🤖 AI Summary
This study investigates whether AI can mitigate persistent collaboration challenges—such as ambiguous performance accountability and poor communication—in project-based software development teams. Drawing on a two-phase longitudinal qualitative study (2023–2025) comprising 15 in-depth interviews and grounded in organizational behavior theory, the research finds that AI does not directly resolve core coordination mechanisms nor substantially enhance cross-role alignment. Instead, AI functions as a “cultural catalyst,” fostering emergent collaborative norms centered on efficiency prioritization, process transparency, and internalized accountability. Although primarily embedded within individual task workflows, AI unexpectedly reshapes team-level professional standards and practice consensus, driving its institutionalization from a tool to a collaborative infrastructure. The study advances beyond technocentric perspectives by arguing that AI’s fundamental impact on collaboration lies in cultural reconfiguration—not functional substitution.
📝 Abstract
When AI entered the workplace, many believed it could reshape teamwork as profoundly as it boosted individual productivity. Would AI finally ease the longstanding challenges of team collaboration? Our findings suggested a more complicated reality.

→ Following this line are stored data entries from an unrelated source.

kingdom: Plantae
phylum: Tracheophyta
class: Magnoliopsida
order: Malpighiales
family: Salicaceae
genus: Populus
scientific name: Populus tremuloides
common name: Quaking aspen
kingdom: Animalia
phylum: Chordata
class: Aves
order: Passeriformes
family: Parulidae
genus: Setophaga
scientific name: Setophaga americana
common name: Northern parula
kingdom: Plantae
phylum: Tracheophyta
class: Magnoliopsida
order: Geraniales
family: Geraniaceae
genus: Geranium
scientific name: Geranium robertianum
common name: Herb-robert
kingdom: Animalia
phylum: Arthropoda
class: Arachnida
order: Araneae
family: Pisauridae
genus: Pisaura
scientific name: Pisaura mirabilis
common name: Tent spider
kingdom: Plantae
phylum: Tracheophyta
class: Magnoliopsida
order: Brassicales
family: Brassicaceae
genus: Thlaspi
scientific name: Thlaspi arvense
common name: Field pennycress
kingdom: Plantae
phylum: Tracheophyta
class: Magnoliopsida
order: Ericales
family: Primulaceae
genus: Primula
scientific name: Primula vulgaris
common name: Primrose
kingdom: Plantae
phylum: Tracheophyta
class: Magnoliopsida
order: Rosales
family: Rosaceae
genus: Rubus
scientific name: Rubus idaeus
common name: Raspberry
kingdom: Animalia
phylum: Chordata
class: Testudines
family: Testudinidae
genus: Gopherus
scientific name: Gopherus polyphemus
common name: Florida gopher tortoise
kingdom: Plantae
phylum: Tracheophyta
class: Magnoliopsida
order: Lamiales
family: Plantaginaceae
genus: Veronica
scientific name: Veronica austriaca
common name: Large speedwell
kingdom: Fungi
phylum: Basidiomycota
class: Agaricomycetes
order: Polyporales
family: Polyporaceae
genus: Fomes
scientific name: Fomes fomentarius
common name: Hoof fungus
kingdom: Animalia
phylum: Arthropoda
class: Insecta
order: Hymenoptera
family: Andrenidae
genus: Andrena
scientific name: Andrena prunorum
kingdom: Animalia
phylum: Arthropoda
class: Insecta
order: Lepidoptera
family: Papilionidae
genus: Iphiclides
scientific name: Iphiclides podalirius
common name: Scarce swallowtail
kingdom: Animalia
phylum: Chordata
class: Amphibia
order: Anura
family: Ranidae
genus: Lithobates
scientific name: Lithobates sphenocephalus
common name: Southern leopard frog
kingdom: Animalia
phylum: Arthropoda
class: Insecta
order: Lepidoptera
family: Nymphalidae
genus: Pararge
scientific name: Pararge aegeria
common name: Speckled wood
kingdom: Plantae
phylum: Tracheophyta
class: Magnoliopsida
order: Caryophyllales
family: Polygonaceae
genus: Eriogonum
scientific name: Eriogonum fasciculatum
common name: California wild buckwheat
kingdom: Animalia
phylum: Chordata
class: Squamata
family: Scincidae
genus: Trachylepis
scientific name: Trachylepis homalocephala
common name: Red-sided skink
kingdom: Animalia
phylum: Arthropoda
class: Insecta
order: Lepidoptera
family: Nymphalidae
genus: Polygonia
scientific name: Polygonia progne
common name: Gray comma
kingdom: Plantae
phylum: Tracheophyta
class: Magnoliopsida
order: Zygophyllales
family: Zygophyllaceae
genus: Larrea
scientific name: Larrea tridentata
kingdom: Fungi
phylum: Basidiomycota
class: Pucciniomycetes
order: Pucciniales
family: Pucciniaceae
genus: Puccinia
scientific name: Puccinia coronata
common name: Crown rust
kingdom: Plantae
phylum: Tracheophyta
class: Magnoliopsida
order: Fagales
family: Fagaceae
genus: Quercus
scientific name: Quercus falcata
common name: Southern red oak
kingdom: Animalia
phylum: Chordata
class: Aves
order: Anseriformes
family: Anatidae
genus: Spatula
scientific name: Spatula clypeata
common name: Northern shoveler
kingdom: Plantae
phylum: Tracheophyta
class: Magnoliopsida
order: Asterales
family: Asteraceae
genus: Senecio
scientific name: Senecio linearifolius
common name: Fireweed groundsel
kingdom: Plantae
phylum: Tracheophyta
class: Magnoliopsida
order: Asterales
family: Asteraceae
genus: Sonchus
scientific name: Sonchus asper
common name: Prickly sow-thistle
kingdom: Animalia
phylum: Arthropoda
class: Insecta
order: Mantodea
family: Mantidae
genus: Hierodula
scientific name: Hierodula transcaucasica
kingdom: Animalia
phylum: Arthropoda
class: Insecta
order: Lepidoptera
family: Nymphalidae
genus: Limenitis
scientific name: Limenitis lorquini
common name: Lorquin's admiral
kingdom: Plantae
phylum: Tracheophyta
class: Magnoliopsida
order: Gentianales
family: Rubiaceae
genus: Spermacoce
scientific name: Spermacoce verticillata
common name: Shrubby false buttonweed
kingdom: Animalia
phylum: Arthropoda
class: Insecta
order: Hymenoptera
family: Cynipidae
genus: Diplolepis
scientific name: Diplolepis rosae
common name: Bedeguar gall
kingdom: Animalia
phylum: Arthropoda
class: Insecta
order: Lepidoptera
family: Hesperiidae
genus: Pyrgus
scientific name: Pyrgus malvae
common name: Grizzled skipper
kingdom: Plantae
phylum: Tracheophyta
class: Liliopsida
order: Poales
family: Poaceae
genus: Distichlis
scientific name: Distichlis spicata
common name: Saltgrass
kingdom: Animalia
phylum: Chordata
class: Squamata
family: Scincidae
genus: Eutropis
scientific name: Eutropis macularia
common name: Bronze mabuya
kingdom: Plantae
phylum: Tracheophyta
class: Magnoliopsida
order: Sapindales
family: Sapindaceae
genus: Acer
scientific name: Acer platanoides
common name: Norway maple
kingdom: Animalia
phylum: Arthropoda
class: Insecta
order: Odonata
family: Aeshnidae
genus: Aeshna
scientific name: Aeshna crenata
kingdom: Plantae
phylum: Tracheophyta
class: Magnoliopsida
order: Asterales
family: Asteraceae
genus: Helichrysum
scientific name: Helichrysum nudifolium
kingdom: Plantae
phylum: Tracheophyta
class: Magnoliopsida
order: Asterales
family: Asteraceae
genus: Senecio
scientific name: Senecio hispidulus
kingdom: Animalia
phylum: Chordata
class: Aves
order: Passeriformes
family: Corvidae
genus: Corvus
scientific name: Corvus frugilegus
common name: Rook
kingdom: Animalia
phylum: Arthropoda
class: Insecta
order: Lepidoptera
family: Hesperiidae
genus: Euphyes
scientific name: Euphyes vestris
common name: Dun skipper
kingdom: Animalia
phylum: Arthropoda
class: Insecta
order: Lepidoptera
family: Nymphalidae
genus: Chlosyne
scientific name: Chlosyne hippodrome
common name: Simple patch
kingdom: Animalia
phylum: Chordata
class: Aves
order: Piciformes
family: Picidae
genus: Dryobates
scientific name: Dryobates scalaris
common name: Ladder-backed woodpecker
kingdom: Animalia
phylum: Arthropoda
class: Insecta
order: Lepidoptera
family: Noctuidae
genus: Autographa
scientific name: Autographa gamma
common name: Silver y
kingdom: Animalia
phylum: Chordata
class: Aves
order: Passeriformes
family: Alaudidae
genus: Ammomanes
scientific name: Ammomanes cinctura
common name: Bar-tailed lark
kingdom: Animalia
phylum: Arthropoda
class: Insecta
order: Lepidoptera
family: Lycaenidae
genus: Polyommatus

We conducted a longitudinal two-wave interview study (2023-2025) with members (N=15) of a project-based software development organization to examine the expectations and use of AI in teamwork. In early 2023, just after the release of ChatGPT, participants envisioned AI as an intelligent coordinator that could align projects, track progress, and ease interpersonal frictions. By 2025, however, AI was used mainly to accelerate individual tasks such as coding, writing, and documentation, leaving persistent collaboration issues of performance accountability and fragile communication unresolved. Yet AI reshaped collaborative culture: efficiency became a norm, transparency and responsible use became markers of professionalism, and AI was increasingly accepted as part of teamwork.